• To do
Write out the mailing-list post again, starting with "Dibyendu Majumdar d.majumdar" and going on through "worth listening to.", and swap "contribution" for "patch".
— start of Reading text —
The forked elephant in the room

Dibyendu Majumdar d.majumdar at gmail.com
Thu Jan 18 20:40:51 UTC 2024


On Thursday, 18 January 2024 at 18:43:42 UTC, Paul Backus wrote:
> When someone submits a contribution, and you make them wait for 
> weeks or months before you even acknowledge their work, the 
> message you are sending is that their work is not important and 
> their time is not valuable.
>
> When someone shares their ideas, and you dismiss them without 
> even attempting to reach a common understanding, the message 
> you are sending is that their ideas are not worth listening to.
>
> When you require others to follow rules and processes, but 
> exempt yourself from them, the message you are sending is that 
> you do not view those people as your equals.
>
> No matter how polite you are, if you treat people like their 
> work is not important, their time is not valuable, their ideas 
> are not worth listening to, and they are not your equals, then 
> you are not treating them with respect.
— end of Reading text —
— start of Dataset excerpts —
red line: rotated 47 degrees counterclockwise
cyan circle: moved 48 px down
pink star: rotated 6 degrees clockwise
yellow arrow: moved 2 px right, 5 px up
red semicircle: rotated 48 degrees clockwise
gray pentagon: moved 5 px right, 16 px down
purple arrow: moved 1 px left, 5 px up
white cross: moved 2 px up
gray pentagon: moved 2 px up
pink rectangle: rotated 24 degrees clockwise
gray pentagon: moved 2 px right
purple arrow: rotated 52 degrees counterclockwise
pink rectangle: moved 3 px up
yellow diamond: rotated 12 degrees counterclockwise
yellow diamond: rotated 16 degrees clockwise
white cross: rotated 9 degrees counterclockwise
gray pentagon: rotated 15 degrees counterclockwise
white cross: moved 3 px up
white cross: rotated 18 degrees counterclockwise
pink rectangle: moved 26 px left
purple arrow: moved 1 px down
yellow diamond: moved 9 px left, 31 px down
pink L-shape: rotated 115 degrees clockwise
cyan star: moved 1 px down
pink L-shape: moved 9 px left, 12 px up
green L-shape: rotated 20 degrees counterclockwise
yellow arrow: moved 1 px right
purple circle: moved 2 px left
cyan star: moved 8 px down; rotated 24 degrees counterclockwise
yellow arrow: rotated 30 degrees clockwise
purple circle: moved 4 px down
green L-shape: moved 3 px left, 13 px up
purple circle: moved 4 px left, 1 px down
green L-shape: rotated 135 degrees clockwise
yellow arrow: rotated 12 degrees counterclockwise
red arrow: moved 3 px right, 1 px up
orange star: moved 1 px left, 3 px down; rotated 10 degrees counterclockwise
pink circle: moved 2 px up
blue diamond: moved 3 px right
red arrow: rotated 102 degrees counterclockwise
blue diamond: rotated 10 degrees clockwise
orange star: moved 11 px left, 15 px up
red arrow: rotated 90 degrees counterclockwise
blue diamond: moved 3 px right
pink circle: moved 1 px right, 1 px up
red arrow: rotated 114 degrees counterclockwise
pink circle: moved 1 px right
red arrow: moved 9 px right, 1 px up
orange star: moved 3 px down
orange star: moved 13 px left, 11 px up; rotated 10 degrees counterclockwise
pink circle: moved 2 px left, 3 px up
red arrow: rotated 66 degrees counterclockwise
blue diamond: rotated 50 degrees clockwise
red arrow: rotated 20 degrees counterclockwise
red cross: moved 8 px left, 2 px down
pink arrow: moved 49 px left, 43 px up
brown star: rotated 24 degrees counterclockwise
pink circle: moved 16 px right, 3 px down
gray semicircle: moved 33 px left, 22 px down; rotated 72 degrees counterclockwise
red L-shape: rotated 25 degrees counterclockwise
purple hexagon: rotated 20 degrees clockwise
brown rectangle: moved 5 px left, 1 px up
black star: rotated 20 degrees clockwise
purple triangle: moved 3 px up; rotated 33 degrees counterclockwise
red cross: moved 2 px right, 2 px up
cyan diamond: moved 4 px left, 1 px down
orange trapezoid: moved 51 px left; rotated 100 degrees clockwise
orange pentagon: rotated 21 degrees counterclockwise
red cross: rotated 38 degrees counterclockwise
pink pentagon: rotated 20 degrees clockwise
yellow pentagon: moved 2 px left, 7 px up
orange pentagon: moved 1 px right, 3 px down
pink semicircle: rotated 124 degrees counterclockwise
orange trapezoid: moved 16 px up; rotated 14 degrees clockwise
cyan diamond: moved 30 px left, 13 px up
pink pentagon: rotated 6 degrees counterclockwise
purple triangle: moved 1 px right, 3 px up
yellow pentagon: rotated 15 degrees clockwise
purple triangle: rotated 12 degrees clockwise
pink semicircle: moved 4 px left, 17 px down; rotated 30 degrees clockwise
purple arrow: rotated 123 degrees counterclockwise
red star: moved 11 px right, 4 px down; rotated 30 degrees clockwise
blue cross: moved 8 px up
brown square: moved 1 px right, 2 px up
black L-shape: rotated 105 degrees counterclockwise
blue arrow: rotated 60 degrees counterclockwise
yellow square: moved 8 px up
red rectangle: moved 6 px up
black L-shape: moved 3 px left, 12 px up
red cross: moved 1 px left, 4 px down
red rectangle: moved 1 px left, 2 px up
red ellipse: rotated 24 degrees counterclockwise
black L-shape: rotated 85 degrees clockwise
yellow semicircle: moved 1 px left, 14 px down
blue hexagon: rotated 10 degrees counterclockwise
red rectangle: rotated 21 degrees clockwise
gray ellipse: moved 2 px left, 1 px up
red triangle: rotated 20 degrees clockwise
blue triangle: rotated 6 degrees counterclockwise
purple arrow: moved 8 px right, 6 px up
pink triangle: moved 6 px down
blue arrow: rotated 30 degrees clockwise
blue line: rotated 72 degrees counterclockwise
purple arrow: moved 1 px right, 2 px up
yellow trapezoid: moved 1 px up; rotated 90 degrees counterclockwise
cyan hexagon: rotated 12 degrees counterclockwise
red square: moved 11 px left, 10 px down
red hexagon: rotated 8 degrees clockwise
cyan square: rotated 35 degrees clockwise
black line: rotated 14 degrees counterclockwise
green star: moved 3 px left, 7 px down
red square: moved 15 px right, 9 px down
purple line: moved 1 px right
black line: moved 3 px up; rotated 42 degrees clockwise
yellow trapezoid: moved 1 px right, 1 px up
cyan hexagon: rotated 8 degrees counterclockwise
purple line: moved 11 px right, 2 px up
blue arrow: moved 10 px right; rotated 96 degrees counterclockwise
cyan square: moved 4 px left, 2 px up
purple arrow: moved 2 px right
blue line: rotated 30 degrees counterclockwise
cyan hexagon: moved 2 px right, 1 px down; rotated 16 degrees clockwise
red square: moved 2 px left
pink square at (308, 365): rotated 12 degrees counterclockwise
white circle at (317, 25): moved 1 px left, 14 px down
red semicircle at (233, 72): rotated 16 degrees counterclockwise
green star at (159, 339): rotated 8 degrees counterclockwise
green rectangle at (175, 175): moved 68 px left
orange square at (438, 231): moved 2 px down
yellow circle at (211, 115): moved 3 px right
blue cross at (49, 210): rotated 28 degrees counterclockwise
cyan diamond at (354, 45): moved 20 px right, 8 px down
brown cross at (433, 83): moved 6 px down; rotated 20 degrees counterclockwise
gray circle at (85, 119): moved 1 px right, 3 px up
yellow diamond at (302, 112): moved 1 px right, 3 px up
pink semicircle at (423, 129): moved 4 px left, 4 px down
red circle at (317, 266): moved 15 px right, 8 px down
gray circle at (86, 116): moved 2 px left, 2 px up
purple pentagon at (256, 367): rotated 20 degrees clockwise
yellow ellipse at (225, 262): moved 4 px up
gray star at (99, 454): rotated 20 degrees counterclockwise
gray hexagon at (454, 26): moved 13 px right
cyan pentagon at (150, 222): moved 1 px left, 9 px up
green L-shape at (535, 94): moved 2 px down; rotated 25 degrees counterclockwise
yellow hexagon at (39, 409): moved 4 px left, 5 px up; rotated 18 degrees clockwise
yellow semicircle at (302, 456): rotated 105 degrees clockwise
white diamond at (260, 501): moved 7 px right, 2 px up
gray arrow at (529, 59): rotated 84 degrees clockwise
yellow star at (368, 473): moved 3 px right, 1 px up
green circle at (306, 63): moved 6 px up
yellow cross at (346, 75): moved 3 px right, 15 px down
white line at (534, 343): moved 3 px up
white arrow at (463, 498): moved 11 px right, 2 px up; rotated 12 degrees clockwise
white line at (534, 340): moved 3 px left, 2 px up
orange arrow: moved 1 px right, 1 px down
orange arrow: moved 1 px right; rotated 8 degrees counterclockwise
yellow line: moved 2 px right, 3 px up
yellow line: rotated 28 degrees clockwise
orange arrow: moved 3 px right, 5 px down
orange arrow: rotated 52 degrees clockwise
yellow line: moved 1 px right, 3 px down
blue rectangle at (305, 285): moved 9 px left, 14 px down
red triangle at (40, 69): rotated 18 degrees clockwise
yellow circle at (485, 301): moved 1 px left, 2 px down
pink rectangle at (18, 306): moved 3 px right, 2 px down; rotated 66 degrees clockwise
— end of Dataset excerpts —
• Complete response
Dibyendu Majumdar d.majumdar at gmail.com
Thu Jan 18 20:40:51 UTC 2024


On Thursday, 18 January 2024 at 18:43:42 UTC, Paul Backus wrote:
> When someone submits a patch, and you make them wait for 
> weeks or months before you even acknowledge their work, the 
> message you are sending is that their work is not important and 
> their time is not valuable.
>
> When someone shares their ideas, and you dismiss them without 
> even attempting to reach a common understanding, the message 
> you are sending is that their ideas are not worth listening to.